Growth, Structure, and Optical Properties of a Nonlinear Optical Niobium Borate Crystal CsNbOB 2 O 5 with Distorted NbO 5 Square Pyramids.

In this paper, a revised structure determination of an already known compound CsNbOB 2 O 5 with new structural insights was performed and the detailed characterization of its optical properties was reported for the first time. CsNbOB 2 O 5 was synthesized by spontaneous crystallization. It crystallizes in the Pmn 2 1 space group, and the unit lattice parameters are a = 7.5220(7) Å, b = 3.9881(4) Å, c = 9.7167(9) Å, and Z = 2. In the structure of CsNbOB 2 O 5 , a [NbO 5 ] square pyramid and [B 2 O 5 ] unit are linked to constitute an infinitely extended two-dimensional ∞ 2 [NbOB 2 O 5 ] layer via sharing oxygen atoms.

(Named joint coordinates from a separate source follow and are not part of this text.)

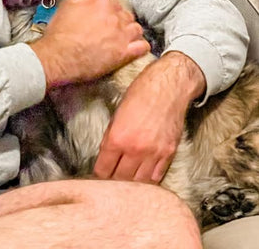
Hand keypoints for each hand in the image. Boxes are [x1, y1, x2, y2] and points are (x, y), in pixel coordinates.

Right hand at [30, 0, 149, 88]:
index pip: (114, 2)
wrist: (58, 57)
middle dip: (121, 20)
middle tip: (112, 28)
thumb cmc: (60, 33)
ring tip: (124, 37)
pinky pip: (142, 47)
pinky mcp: (123, 54)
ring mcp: (121, 36)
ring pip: (137, 29)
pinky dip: (141, 46)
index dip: (109, 10)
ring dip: (132, 32)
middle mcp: (115, 18)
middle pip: (127, 15)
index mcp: (102, 4)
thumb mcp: (68, 4)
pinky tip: (135, 48)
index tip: (105, 17)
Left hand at [93, 51, 205, 182]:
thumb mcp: (117, 113)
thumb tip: (106, 155)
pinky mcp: (169, 154)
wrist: (168, 87)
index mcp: (118, 138)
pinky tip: (143, 174)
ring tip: (127, 177)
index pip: (103, 170)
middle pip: (120, 180)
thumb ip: (111, 137)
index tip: (100, 172)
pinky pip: (156, 176)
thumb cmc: (140, 94)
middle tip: (112, 176)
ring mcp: (154, 153)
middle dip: (114, 180)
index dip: (100, 173)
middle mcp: (135, 149)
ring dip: (131, 181)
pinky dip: (148, 178)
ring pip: (139, 182)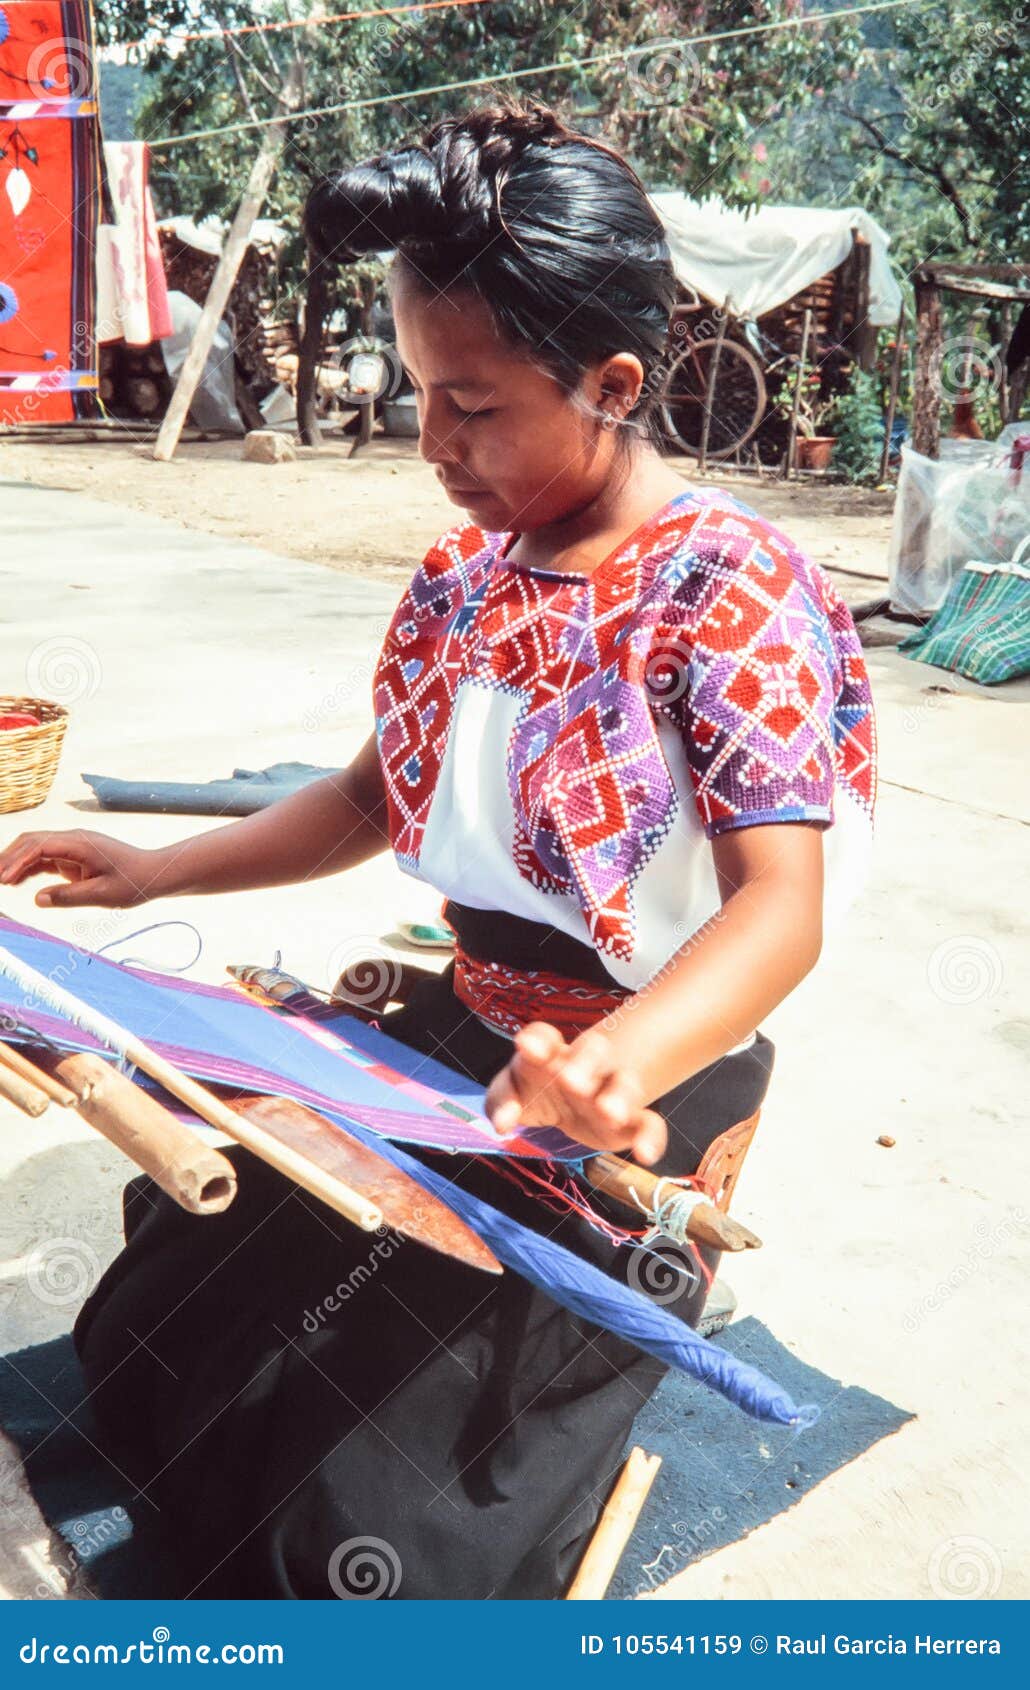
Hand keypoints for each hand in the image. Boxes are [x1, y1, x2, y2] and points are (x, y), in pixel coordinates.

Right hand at [0, 830, 158, 908]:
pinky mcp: (73, 855)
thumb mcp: (102, 895)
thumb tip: (37, 899)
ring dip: (15, 862)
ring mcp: (72, 846)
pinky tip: (15, 881)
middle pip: (31, 841)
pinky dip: (28, 868)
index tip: (2, 880)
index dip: (17, 862)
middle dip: (8, 858)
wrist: (153, 873)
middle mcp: (73, 840)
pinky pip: (45, 858)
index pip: (39, 846)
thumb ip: (69, 896)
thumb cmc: (133, 883)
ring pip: (35, 848)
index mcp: (80, 844)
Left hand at [484, 1021, 667, 1164]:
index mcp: (550, 1054)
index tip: (526, 1047)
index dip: (538, 1039)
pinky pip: (649, 1124)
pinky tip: (645, 1154)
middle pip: (594, 1050)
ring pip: (624, 1084)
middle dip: (584, 1063)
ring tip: (609, 1112)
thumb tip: (503, 1125)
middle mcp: (585, 1066)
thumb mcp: (513, 1092)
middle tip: (570, 1081)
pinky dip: (651, 1138)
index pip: (546, 1036)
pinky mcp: (631, 1121)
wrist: (575, 1104)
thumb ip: (500, 1103)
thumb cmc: (538, 1090)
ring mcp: (610, 1091)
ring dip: (618, 1096)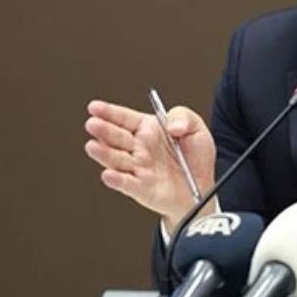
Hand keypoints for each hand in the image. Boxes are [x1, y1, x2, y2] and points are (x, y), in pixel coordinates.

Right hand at [84, 99, 215, 229]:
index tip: (95, 107)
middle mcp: (139, 148)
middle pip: (116, 137)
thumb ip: (184, 117)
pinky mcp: (141, 189)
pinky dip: (117, 180)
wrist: (203, 188)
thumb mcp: (196, 128)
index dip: (108, 112)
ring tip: (93, 147)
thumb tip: (172, 124)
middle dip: (103, 130)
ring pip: (116, 160)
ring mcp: (138, 168)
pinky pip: (127, 184)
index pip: (123, 118)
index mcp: (147, 129)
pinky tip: (108, 174)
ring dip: (103, 153)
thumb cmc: (196, 158)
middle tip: (92, 124)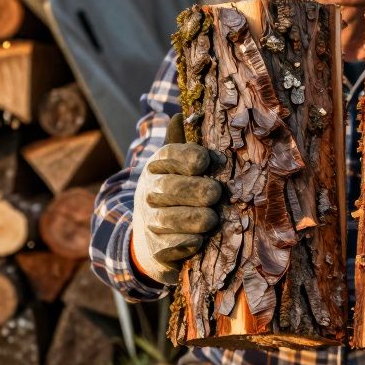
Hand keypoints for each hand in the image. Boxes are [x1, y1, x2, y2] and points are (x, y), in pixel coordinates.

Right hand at [130, 114, 221, 284]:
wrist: (151, 242)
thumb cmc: (174, 196)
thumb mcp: (174, 168)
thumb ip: (180, 144)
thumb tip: (180, 115)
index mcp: (157, 167)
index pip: (170, 154)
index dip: (191, 157)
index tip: (209, 162)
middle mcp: (148, 192)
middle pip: (171, 187)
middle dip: (198, 190)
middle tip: (215, 194)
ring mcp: (150, 222)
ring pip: (172, 218)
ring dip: (197, 219)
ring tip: (211, 219)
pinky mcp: (156, 250)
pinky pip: (173, 246)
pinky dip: (188, 243)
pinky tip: (199, 240)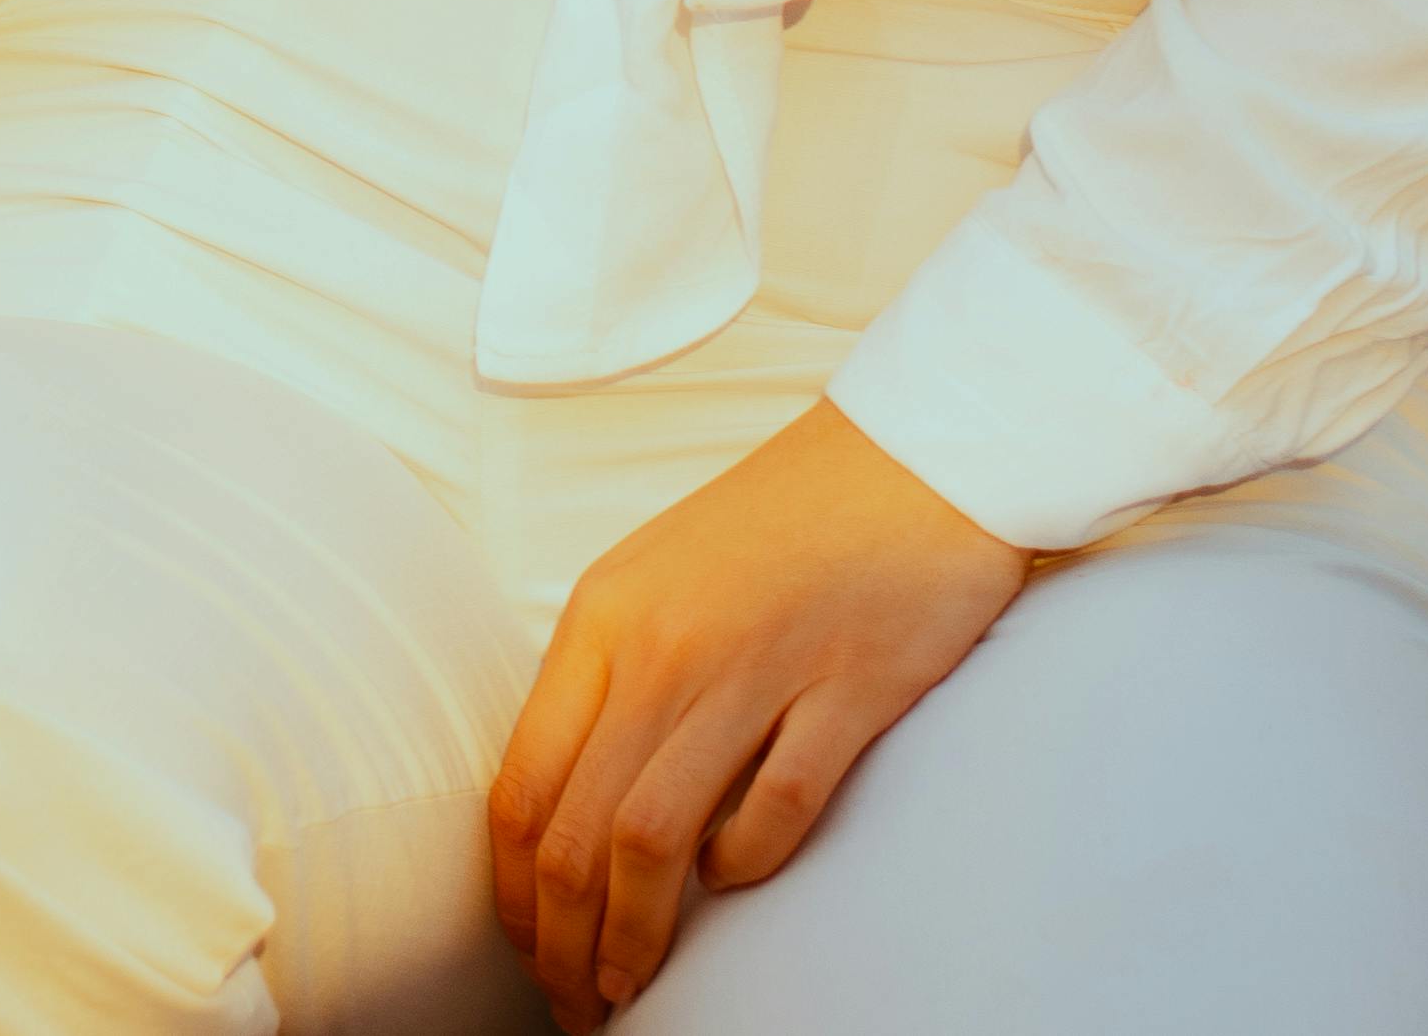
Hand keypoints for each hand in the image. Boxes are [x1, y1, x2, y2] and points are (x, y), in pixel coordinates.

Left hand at [488, 399, 1030, 1024]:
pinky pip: (770, 815)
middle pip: (577, 832)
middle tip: (574, 998)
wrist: (912, 447)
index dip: (514, 891)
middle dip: (562, 941)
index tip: (527, 944)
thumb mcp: (660, 580)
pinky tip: (731, 883)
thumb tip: (565, 818)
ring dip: (634, 937)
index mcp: (606, 615)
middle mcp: (665, 644)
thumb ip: (610, 682)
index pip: (523, 784)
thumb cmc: (782, 521)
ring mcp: (756, 666)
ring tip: (631, 983)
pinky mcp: (846, 690)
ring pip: (655, 841)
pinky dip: (740, 871)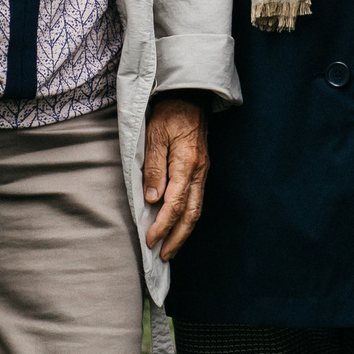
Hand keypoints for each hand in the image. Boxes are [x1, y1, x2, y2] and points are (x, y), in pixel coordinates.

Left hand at [143, 93, 209, 258]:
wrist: (190, 96)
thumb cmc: (169, 114)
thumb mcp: (154, 136)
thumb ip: (154, 167)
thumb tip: (153, 199)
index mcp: (186, 164)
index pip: (175, 203)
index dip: (163, 225)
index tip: (150, 241)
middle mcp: (198, 172)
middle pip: (191, 213)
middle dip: (177, 238)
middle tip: (163, 256)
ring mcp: (202, 172)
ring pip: (196, 209)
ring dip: (184, 232)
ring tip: (171, 248)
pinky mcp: (201, 170)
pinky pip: (197, 200)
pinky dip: (188, 218)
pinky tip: (179, 226)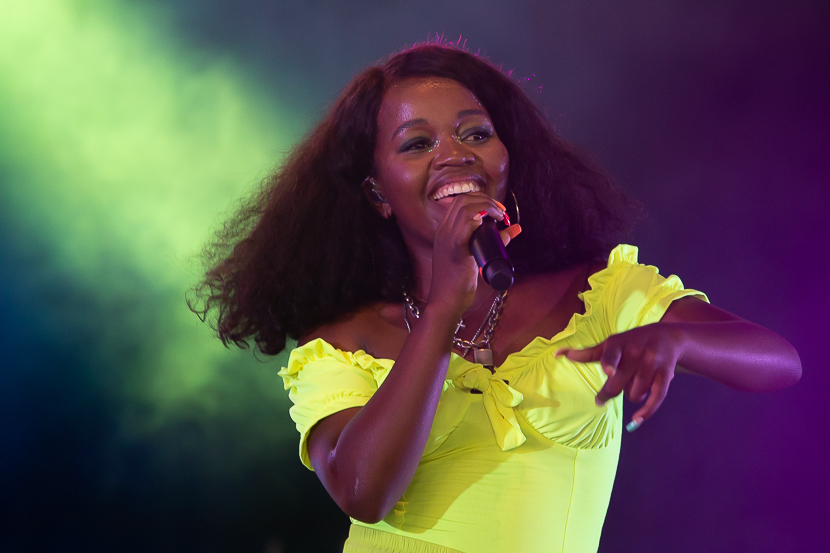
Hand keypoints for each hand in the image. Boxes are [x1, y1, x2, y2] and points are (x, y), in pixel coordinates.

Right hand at [427, 193, 519, 314]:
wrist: (445, 303)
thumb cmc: (458, 283)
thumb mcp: (474, 257)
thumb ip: (492, 241)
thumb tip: (514, 228)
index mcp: (444, 231)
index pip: (459, 201)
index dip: (480, 199)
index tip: (497, 209)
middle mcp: (443, 231)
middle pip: (463, 199)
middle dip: (486, 199)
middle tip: (502, 212)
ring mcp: (447, 239)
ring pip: (465, 207)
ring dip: (486, 206)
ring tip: (500, 215)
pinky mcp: (455, 250)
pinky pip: (466, 223)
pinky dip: (480, 216)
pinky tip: (492, 220)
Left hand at [556, 323, 683, 430]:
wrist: (668, 336)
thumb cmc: (631, 342)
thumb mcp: (610, 344)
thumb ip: (586, 353)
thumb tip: (557, 354)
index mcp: (618, 343)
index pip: (612, 354)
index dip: (610, 363)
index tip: (609, 372)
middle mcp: (636, 351)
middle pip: (619, 384)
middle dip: (610, 392)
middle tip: (602, 397)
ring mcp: (652, 363)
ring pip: (635, 394)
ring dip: (632, 395)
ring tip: (634, 382)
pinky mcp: (666, 374)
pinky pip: (657, 397)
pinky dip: (647, 411)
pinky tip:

Between these two-dimensional layers, there are no covalent bonds perpendicular to their planes based on Mulliken bond order analysis. CsNbOB 2 O 5 has a wide band gap (4.52 eV) and a large second-harmonic-generation (SHG) response (1.2 × KDP) and demonstrates type-I phase-matchable behavior. First-principles simulations reveal that the birefringence is approximately 0.10. Moreover, SHG-weighted charge density analysis shows that the primary source of the nonlinearity of the title compound is the distorted NbO 5 square pyramids.